- **PROBLEM REQUIREMENTS**
Every picture stays out; everything else in the listing below is to be returned exactly.

- **RAW DATA**
########

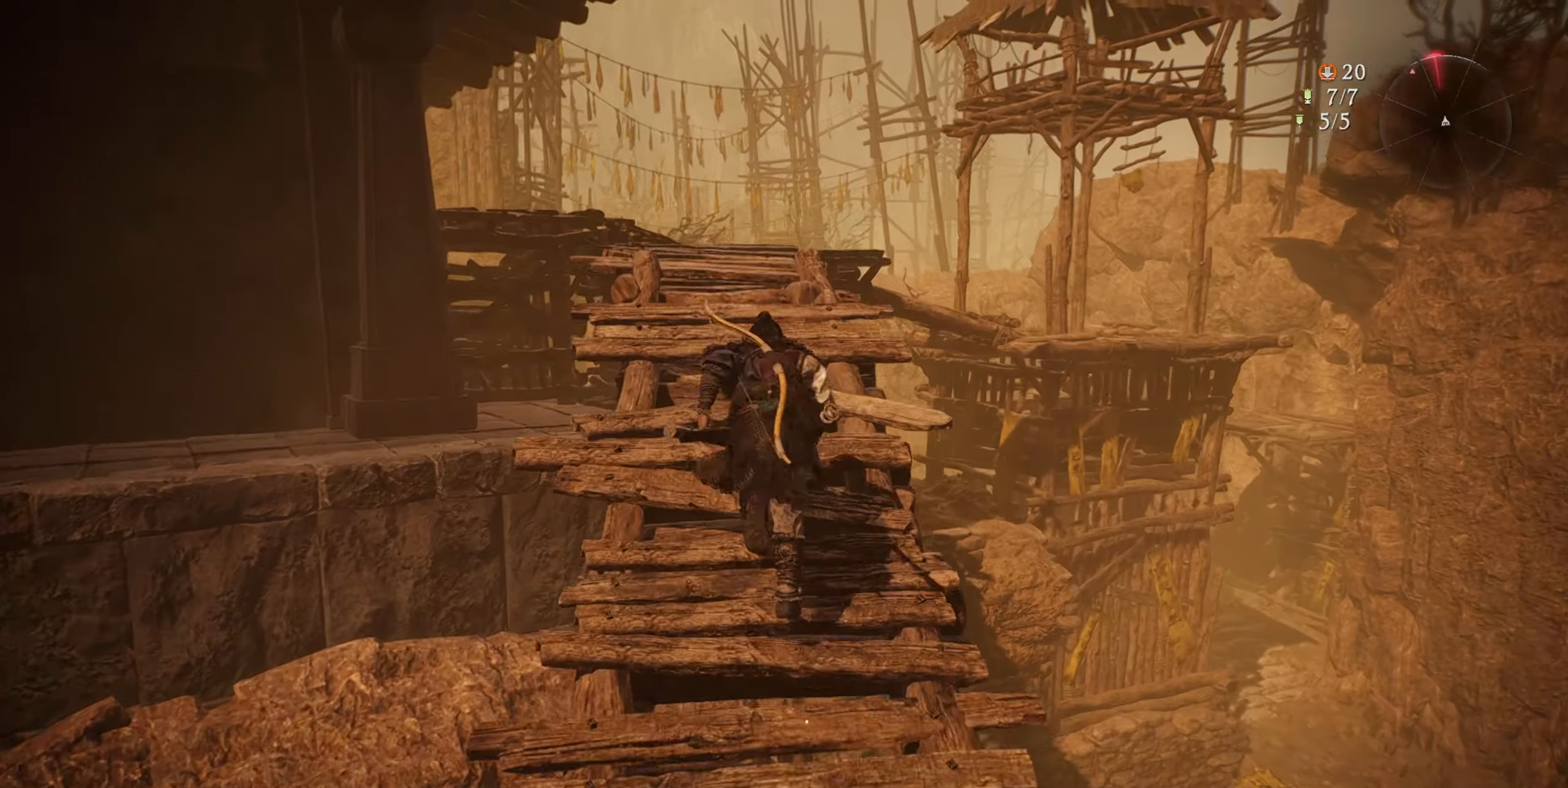
{"buttons": [], "left_stick": "up", "right_stick": "center", "events": []}
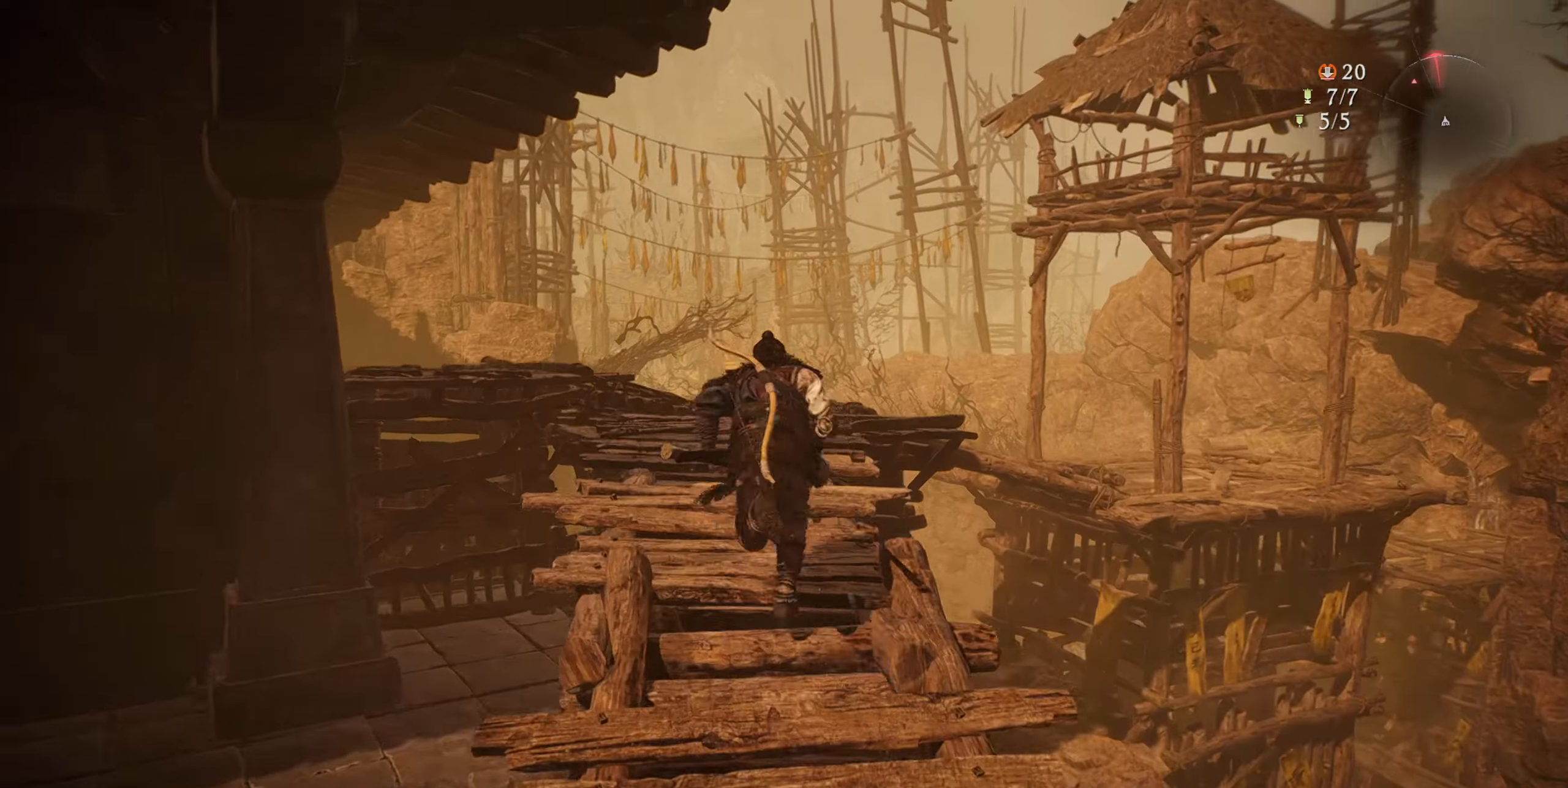
{"buttons": [], "left_stick": "up", "right_stick": "center", "events": []}
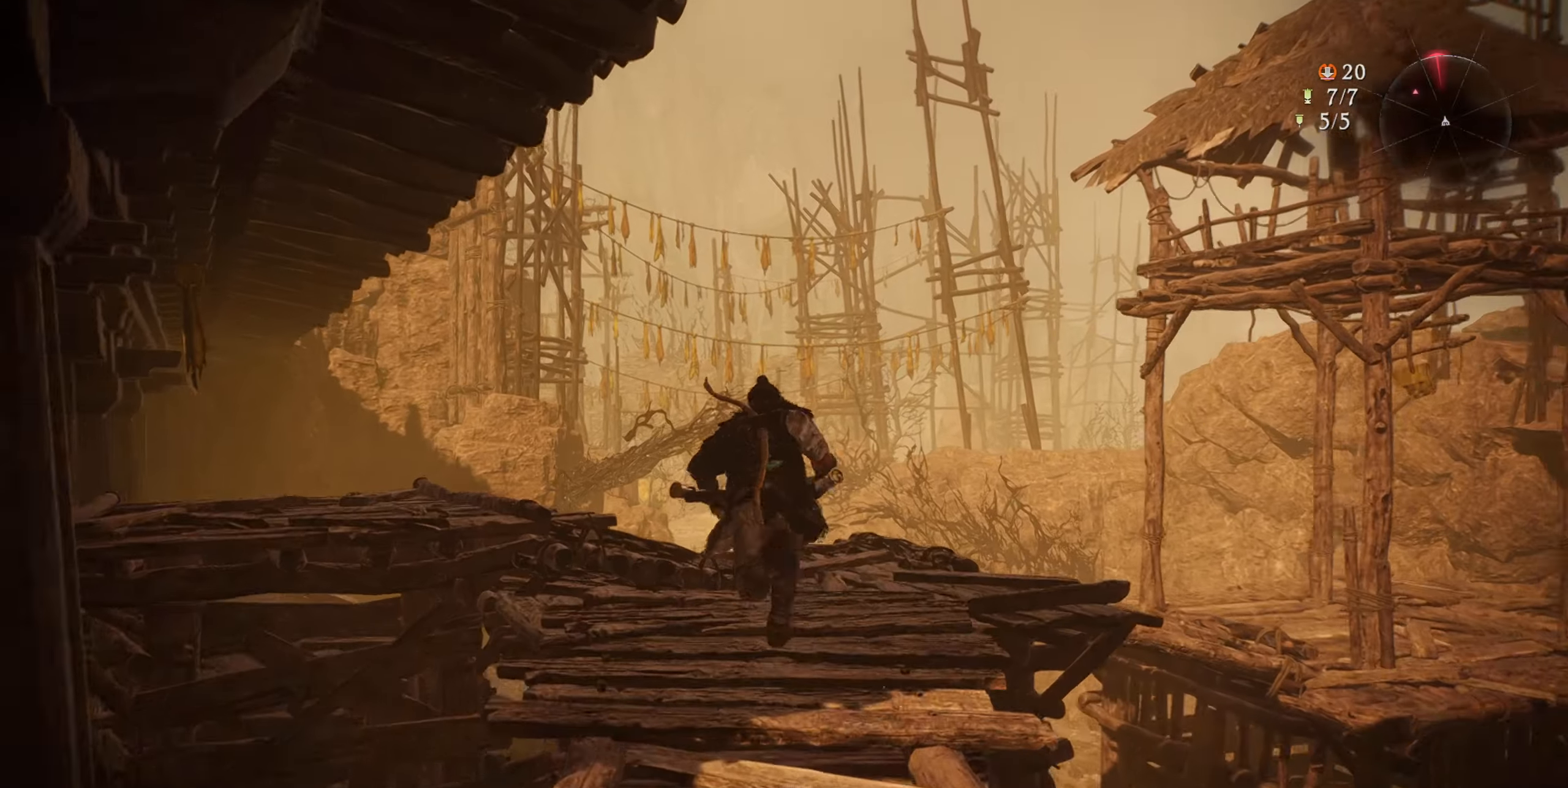
{"buttons": [], "left_stick": "center", "right_stick": "center", "events": [[33, "left_stick", "center"], [84, "right_stick", "down-right"], [417, "right_stick", "center"]]}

########

- **WRITTEN ANSWER**
{"buttons": [], "left_stick": "up", "right_stick": "center", "events": []}
{"buttons": [], "left_stick": "up", "right_stick": "center", "events": []}
{"buttons": [], "left_stick": "center", "right_stick": "center", "events": [[33, "left_stick", "center"], [84, "right_stick", "down-right"], [417, "right_stick", "center"]]}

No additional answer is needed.